# fuel pump problems anything else to cheak



## gomerbf750 (Mar 21, 2012)

first id like to say hello and say that ive been a long time lurker first time poster and great forum guys. now to the probem lasy year my brute witch is a 2008 750 just uped and died after a ride fuel pump quit. welp fast forward 8 months with all the nice weather i decided to work on her. while taking things apart i thought i found the problem three wires on the fuel pump relay was broke off. welp after much searching i found a pic of the plug and i spliced a new plug in it by the pic (holding the plug in hand with the latch on top wire away from you yellow top left blue top right other two blues bottom i tried trading the two bottom around but nothing) and i now have power to the pump i think. only one terminal on the pump plug has power to it the other 3 has nothing. and the fuel pump still isnt kicking in. im thinking there should be two getting power one to run the pump and other for the fuel guage but im not sure. are they anything else i need to cheak befor pulling the tank and putting in a new pump.


----------



## Stimpy (Jan 26, 2012)

Post pics of the relays, but from your description you fixed the fan relay. The fuel pump relay has a white-red and yellow-red wires diagonally across the relay from each other. Pull the relay and jump those two wires, if that works you'll need a relay.


----------



## gomerbf750 (Mar 21, 2012)

Brute running fine now wont start!! - MudInMyBlood Forums
the relay in this thread that the guy is holding is the one i had to rewire i did trade the relays out the relay is clicking and is putting power threw the two lower b/w wires


----------



## jbb (Dec 20, 2011)

did ya check the fuse?


----------



## jbb (Dec 20, 2011)

and if you have to do the pump. its so easy to change out. i just did mine. took maybe an 1 1/2 hrours.


----------



## gomerbf750 (Mar 21, 2012)

yea i know it wont be to bad to change i just want to make sure that i got everything else in line before i go to the pump does im goin to cheak it out somemore when i get home


----------



## Stimpy (Jan 26, 2012)

The one with all the blue wires is the fan relay.
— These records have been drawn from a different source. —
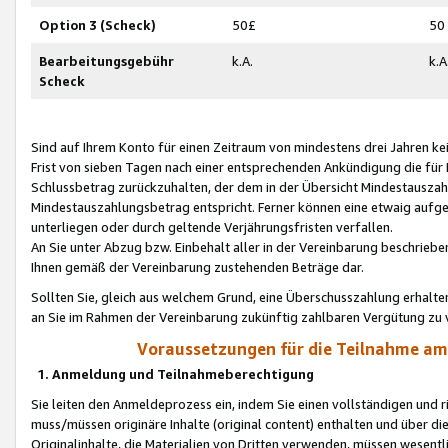
Option 3 (Scheck)
50£
50
Bearbeitungsgebühr
k.A.
k.A
Scheck
Sind auf Ihrem Konto für einen Zeitraum von mindestens drei Jahren kein
Frist von sieben Tagen nach einer entsprechenden Ankündigung die für
Schlussbetrag zurückzuhalten, der dem in der Übersicht Mindestausz
Mindestauszahlungsbetrag entspricht. Ferner können eine etwaig aufg
unterliegen oder durch geltende Verjährungsfristen verfallen.
An Sie unter Abzug bzw. Einbehalt aller in der Vereinbarung beschrieb
Ihnen gemäß der Vereinbarung zustehenden Beträge dar.
Sollten Sie, gleich aus welchem Grund, eine Überschusszahlung erhalte
an Sie im Rahmen der Vereinbarung zukünftig zahlbaren Vergütung zu 
Voraussetzungen für die Teilnahme a
1. Anmeldung und Teilnahmeberechtigung
Sie leiten den Anmeldeprozess ein, indem Sie einen vollständigen und 
muss/müssen originäre Inhalte (original content) enthalten und über d
Originalinhalte, die Materialien von Dritten verwenden, müssen wese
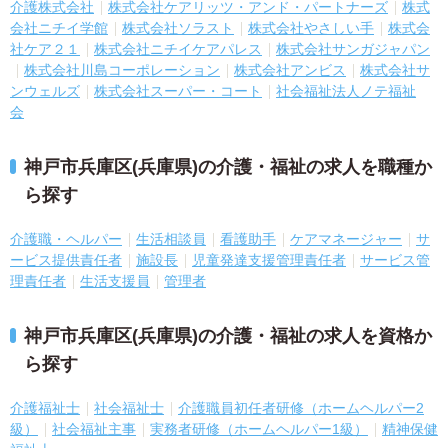
介護株式会社
株式会社ケアリッツ・アンド・パートナーズ
株式
会社ニチイ学館
株式会社ソラスト
株式会社やさしい手
株式会
社ケア２１
株式会社ニチイケアパレス
株式会社サンガジャパン
株式会社川島コーポレーション
株式会社アンビス
株式会社サ
ンウェルズ
株式会社スーパー・コート
社会福祉法人ノテ福祉
会
神戸市兵庫区(兵庫県)の介護・福祉の求人を職種か
ら探す
介護職・ヘルパー
生活相談員
看護助手
ケアマネージャー
サ
ービス提供責任者
施設長
児童発達支援管理責任者
サービス管
理責任者
生活支援員
管理者
神戸市兵庫区(兵庫県)の介護・福祉の求人を資格か
ら探す
介護福祉士
社会福祉士
介護職員初任者研修（ホームヘルパー2
級）
社会福祉主事
実務者研修（ホームヘルパー1級）
精神保健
This is the plug for the fuel pump relay. Try jumping it and see what happens. My relay tested good and clicked when the key came on but wouldn't kick on the pump.


----------



## gomerbf750 (Mar 21, 2012)

welp u was correct that plug was bad as well had one wire broke i wired another plug into it and tried 4 different relays in it and no go then i can bridge it over and pump kicks in and fires right up now what is the deal with that can i just put a fuese in place of the relay on the 2 wires i jumped over also the efi light is flashing jumped but nothing with a relay in it


----------



## Stimpy (Jan 26, 2012)

I purchased a new relay from my Kawi dealer. There high but plug and play. You can use any 4 prong relay if you can figure the diagrams to hook them up correctly. I don't recommend leaving it jumped or a fuse block as your fuel pump runs continuously in this configeration. Also while jumped the engine kill switch will operate the power to the pump. The jump is only a quick fix for when your stuck in the woods or need to get back to the trailer. Glad I could help and you got it figured out.


----------



## gomerbf750 (Mar 21, 2012)

stimpy thanks alot for all your help i have got things foin now but i got to buy a harnes i have plugs rotted everywere and dont think its safe to take on a ride evertime i get one plug fixed i find another that is bad and while putting it back together i broke two more wires on the fuse box so i think i will be better off just getting a harness thanks i learned alot on this trip. "note to self wash bike more often especially under the seat"


----------



## Stimpy (Jan 26, 2012)

Lol, several brutes being parted out on here, sure someone can hook you up with a harness. I just discovered all the info last weekend while troubleshooting mine. Good luck.


----------